Looking back at my evaluation after your comments, I can see how using CoreDHCP as a base and writing a plugin, relegating TFTP (and HTTP if OpenCHAMI supports HTTP booting in the future) to separate services, would comparmentalize the amount of custom code that we would need to maintain and allow us to plug functionality. I think it's worth attempting to see what can be done. I'll see if I can put something together for this.

synackd commented 2 weeks ago

I have created two plugins for CoreDHCP (living in one repo) that communicate with SMD for DHCP requests:

https://github.com/OpenCHAMI/coresmd

There have been recent additions to SMD (https://github.com/OpenCHAMI/smd/pull/34, https://github.com/OpenCHAMI/smd/pull/35) and Magellan (https://github.com/OpenCHAMI/magellan/pull/62) that allow BMC information (e.g. MAC and IP addresses) to be stored in SMD on discovery using Components and EthernetInterfaces, allowing them to be queried.
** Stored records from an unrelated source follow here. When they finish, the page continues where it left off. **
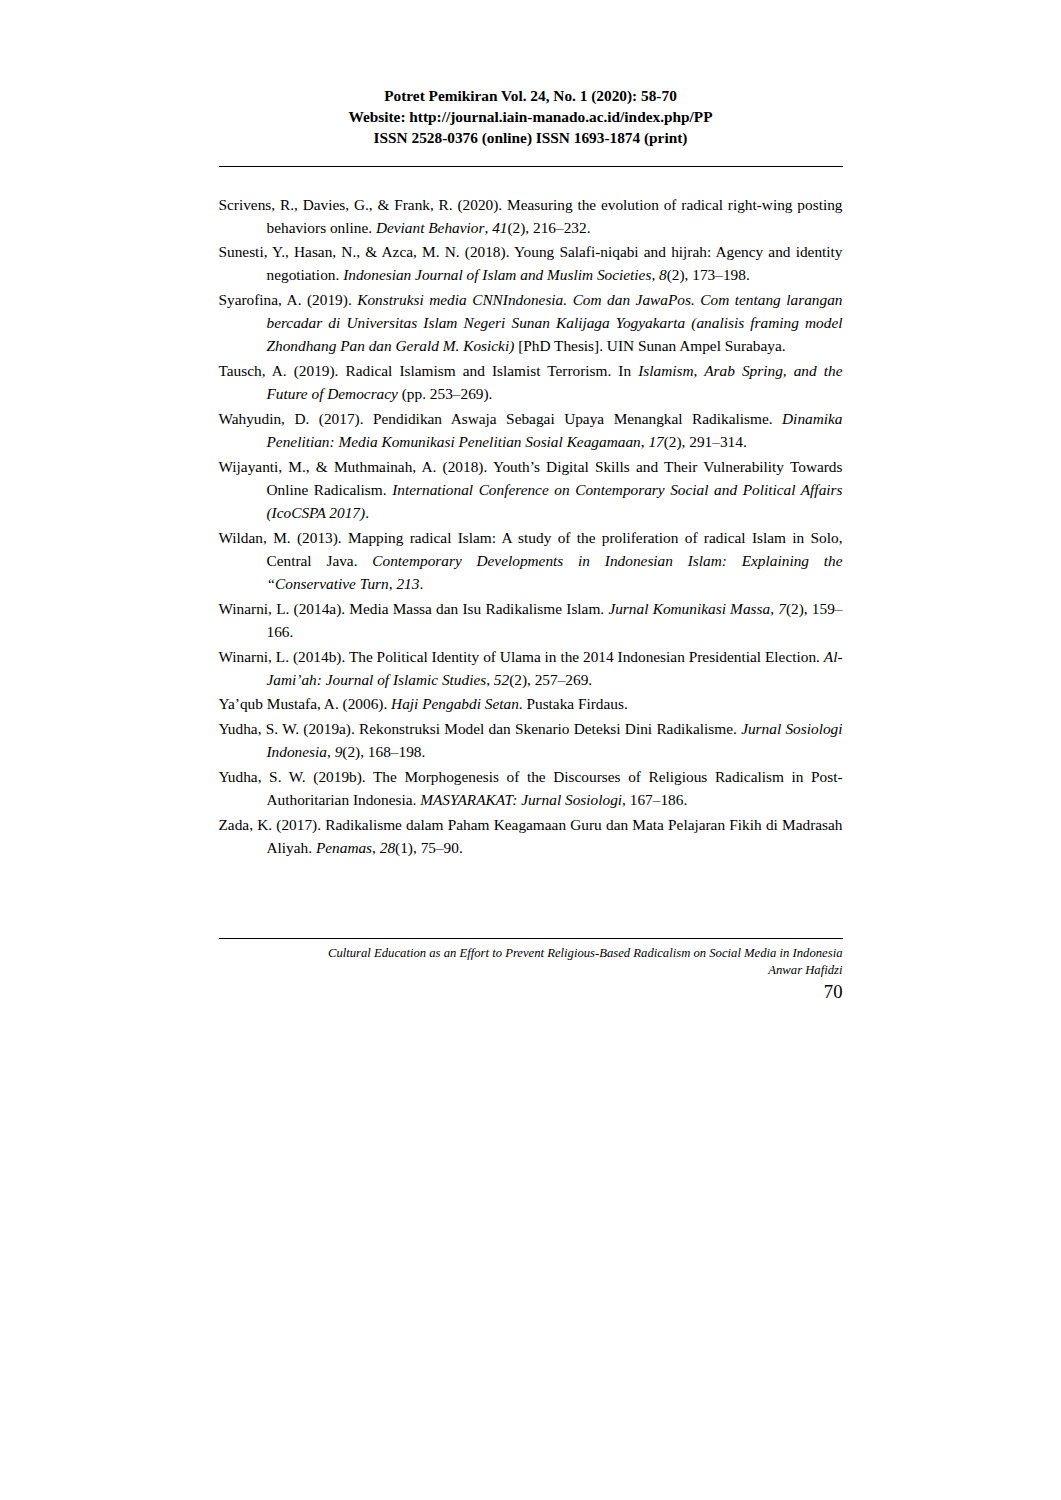Potret Pemikiran Vol. 24, No. 1 (2020): 58-70 Website: http://journal.iain-manado.ac.id/index.php/PP ISSN 2528-0376 (online) ISSN 1693-1874 (print)
Scrivens, R., Davies, G., & Frank, R. (2020). Measuring the evolution of radical right-wing posting behaviors online. Deviant Behavior, 41(2), 216–232.
Sunesti, Y., Hasan, N., & Azca, M. N. (2018). Young Salafi-niqabi and hijrah: Agency and identity negotiation. Indonesian Journal of Islam and Muslim Societies, 8(2), 173–198.
Syarofina, A. (2019). Konstruksi media CNNIndonesia. Com dan JawaPos. Com tentang larangan bercadar di Universitas Islam Negeri Sunan Kalijaga Yogyakarta (analisis framing model Zhondhang Pan dan Gerald M. Kosicki) [PhD Thesis]. UIN Sunan Ampel Surabaya.
Tausch, A. (2019). Radical Islamism and Islamist Terrorism. In Islamism, Arab Spring, and the Future of Democracy (pp. 253–269).
Wahyudin, D. (2017). Pendidikan Aswaja Sebagai Upaya Menangkal Radikalisme. Dinamika Penelitian: Media Komunikasi Penelitian Sosial Keagamaan, 17(2), 291–314.
Wijayanti, M., & Muthmainah, A. (2018). Youth’s Digital Skills and Their Vulnerability Towards Online Radicalism. International Conference on Contemporary Social and Political Affairs (IcoCSPA 2017).
Wildan, M. (2013). Mapping radical Islam: A study of the proliferation of radical Islam in Solo, Central Java. Contemporary Developments in Indonesian Islam: Explaining the “Conservative Turn, 213.
Winarni, L. (2014a). Media Massa dan Isu Radikalisme Islam. Jurnal Komunikasi Massa, 7(2), 159–166.
Winarni, L. (2014b). The Political Identity of Ulama in the 2014 Indonesian Presidential Election. Al-Jami’ah: Journal of Islamic Studies, 52(2), 257–269.
Ya’qub Mustafa, A. (2006). Haji Pengabdi Setan. Pustaka Firdaus.
Yudha, S. W. (2019a). Rekonstruksi Model dan Skenario Deteksi Dini Radikalisme. Jurnal Sosiologi Indonesia, 9(2), 168–198.
Yudha, S. W. (2019b). The Morphogenesis of the Discourses of Religious Radicalism in Post-Authoritarian Indonesia. MASYARAKAT: Jurnal Sosiologi, 167–186.
Zada, K. (2017). Radikalisme dalam Paham Keagamaan Guru dan Mata Pelajaran Fikih di Madrasah Aliyah. Penamas, 28(1), 75–90.
Cultural Education as an Effort to Prevent Religious-Based Radicalism on Social Media in Indonesia
Anwar Hafidzi
70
This means that these data can be queried in SMD to see if a MAC address requesting an IP is known to SMD. The coresmd plugin hands out DHCP leases to SMD-known MAC addresses.

There is also the bootloop plugin, which is like CoreDHCP's "range" plugin except that it:

  1. Serves an iPXE boot script that reboots.
  2. Responds to DHCPREQUESTs of known MAC addresses (i.e. they already have an IP and are retrying to renew) with a DHCPNAK to tell them to restart the entire DHCP handshake.

These steps ensure that nodes/BMCs/etc. unknown to SMD will get temporary IP addresses, but will constantly be requesting new ones in the case that they become known to SMD. This also allows BMCs to be discovered dynamically so that they can be easily added to SMD.

For admins that care about which IPs are assigned to which MACs (e.g. for BMCs), CoreDHCP's "file" plugin is useful for this.

There is an example configuration that includes how to use these plugins in a CoreDHCP minimal working config file.